→ YOUR TASK: Give the entries again exactly, every one of them.

→ THE DATA:

---+---

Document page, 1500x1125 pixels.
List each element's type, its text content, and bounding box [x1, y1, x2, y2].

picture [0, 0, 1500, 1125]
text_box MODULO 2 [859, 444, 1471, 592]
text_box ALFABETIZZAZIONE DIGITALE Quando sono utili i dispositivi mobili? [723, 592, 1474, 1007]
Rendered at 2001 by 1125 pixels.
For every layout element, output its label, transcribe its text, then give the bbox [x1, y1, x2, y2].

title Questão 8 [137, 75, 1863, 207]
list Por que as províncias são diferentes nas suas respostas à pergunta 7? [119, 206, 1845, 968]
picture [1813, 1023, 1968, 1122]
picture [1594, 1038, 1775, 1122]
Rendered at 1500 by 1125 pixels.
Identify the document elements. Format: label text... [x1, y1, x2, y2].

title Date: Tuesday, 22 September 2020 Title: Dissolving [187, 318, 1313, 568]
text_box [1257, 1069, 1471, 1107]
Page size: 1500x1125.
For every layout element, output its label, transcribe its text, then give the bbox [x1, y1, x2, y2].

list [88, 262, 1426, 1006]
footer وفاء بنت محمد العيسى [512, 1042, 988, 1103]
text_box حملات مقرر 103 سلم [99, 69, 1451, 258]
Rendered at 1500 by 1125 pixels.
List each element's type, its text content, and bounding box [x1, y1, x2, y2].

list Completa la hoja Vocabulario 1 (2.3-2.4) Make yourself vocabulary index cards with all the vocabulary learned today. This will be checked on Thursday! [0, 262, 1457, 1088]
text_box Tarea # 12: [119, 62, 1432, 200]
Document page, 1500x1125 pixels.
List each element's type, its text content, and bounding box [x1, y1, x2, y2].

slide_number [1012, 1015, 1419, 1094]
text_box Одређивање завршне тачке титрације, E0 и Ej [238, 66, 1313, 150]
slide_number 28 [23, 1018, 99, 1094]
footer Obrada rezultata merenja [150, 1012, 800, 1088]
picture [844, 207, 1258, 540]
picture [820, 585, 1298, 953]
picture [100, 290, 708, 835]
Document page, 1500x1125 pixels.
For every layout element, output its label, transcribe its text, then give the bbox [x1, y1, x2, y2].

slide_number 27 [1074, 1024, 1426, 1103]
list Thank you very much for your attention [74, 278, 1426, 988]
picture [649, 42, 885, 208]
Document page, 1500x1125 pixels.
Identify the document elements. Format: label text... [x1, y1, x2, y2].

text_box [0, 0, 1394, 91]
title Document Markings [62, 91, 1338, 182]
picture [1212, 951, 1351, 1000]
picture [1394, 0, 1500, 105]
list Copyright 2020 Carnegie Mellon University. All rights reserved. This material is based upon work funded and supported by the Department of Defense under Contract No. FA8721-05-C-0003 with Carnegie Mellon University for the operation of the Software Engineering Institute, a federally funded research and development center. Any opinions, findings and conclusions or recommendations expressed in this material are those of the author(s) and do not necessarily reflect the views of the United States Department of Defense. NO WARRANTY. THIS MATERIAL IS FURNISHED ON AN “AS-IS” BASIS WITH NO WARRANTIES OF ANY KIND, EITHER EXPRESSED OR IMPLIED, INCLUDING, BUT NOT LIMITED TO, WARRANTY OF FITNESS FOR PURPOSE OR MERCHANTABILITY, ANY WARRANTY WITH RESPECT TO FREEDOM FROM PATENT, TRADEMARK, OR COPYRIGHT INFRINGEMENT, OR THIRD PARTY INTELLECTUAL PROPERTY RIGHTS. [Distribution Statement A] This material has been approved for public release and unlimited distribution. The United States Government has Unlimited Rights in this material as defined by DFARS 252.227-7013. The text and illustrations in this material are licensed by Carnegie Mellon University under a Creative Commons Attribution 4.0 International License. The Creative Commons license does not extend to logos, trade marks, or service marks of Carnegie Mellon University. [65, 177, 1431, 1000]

---+---

→ TASK SOLUTION:
Document page, 1500x1125 pixels.
List each element's type, its text content, and bounding box [x1, y1, x2, y2].

picture [0, 0, 1500, 1125]
text_box MODULO 2 [859, 444, 1471, 592]
text_box ALFABETIZZAZIONE DIGITALE Quando sono utili i dispositivi mobili? [723, 592, 1474, 1007]
Rendered at 2001 by 1125 pixels.
For every layout element, output its label, transcribe its text, then give the bbox [x1, y1, x2, y2].

title Questão 8 [137, 75, 1863, 207]
list Por que as províncias são diferentes nas suas respostas à pergunta 7? [119, 206, 1845, 968]
picture [1813, 1023, 1968, 1122]
picture [1594, 1038, 1775, 1122]
Rendered at 1500 by 1125 pixels.
Identify the document elements. Format: label text... [x1, y1, x2, y2].

title Date: Tuesday, 22 September 2020 Title: Dissolving [187, 318, 1313, 568]
text_box [1257, 1069, 1471, 1107]
Page size: 1500x1125.
For every layout element, output its label, transcribe its text, then give the bbox [x1, y1, x2, y2].

list [88, 262, 1426, 1006]
footer وفاء بنت محمد العيسى [512, 1042, 988, 1103]
text_box حملات مقرر 103 سلم [99, 69, 1451, 258]
Rendered at 1500 by 1125 pixels.
List each element's type, its text content, and bounding box [x1, y1, x2, y2].

list Completa la hoja Vocabulario 1 (2.3-2.4) Make yourself vocabulary index cards with all the vocabulary learned today. This will be checked on Thursday! [0, 262, 1457, 1088]
text_box Tarea # 12: [119, 62, 1432, 200]
Document page, 1500x1125 pixels.
List each element's type, its text content, and bounding box [x1, y1, x2, y2].

slide_number [1012, 1015, 1419, 1094]
text_box Одређивање завршне тачке титрације, E0 и Ej [238, 66, 1313, 150]
slide_number 28 [23, 1018, 99, 1094]
footer Obrada rezultata merenja [150, 1012, 800, 1088]
picture [844, 207, 1258, 540]
picture [820, 585, 1298, 953]
picture [100, 290, 708, 835]
Document page, 1500x1125 pixels.
For every layout element, output its label, transcribe its text, then give the bbox [x1, y1, x2, y2].

slide_number 27 [1074, 1024, 1426, 1103]
list Thank you very much for your attention [74, 278, 1426, 988]
picture [649, 42, 885, 208]
Document page, 1500x1125 pixels.
Identify the document elements. Format: label text... [x1, y1, x2, y2].

text_box [0, 0, 1394, 91]
title Document Markings [62, 91, 1338, 182]
picture [1212, 951, 1351, 1000]
picture [1394, 0, 1500, 105]
list Copyright 2020 Carnegie Mellon University. All rights reserved. This material is based upon work funded and supported by the Department of Defense under Contract No. FA8721-05-C-0003 with Carnegie Mellon University for the operation of the Software Engineering Institute, a federally funded research and development center. Any opinions, findings and conclusions or recommendations expressed in this material are those of the author(s) and do not necessarily reflect the views of the United States Department of Defense. NO WARRANTY. THIS MATERIAL IS FURNISHED ON AN “AS-IS” BASIS WITH NO WARRANTIES OF ANY KIND, EITHER EXPRESSED OR IMPLIED, INCLUDING, BUT NOT LIMITED TO, WARRANTY OF FITNESS FOR PURPOSE OR MERCHANTABILITY, ANY WARRANTY WITH RESPECT TO FREEDOM FROM PATENT, TRADEMARK, OR COPYRIGHT INFRINGEMENT, OR THIRD PARTY INTELLECTUAL PROPERTY RIGHTS. [Distribution Statement A] This material has been approved for public release and unlimited distribution. The United States Government has Unlimited Rights in this material as defined by DFARS 252.227-7013. The text and illustrations in this material are licensed by Carnegie Mellon University under a Creative Commons Attribution 4.0 International License. The Creative Commons license does not extend to logos, trade marks, or service marks of Carnegie Mellon University. [65, 177, 1431, 1000]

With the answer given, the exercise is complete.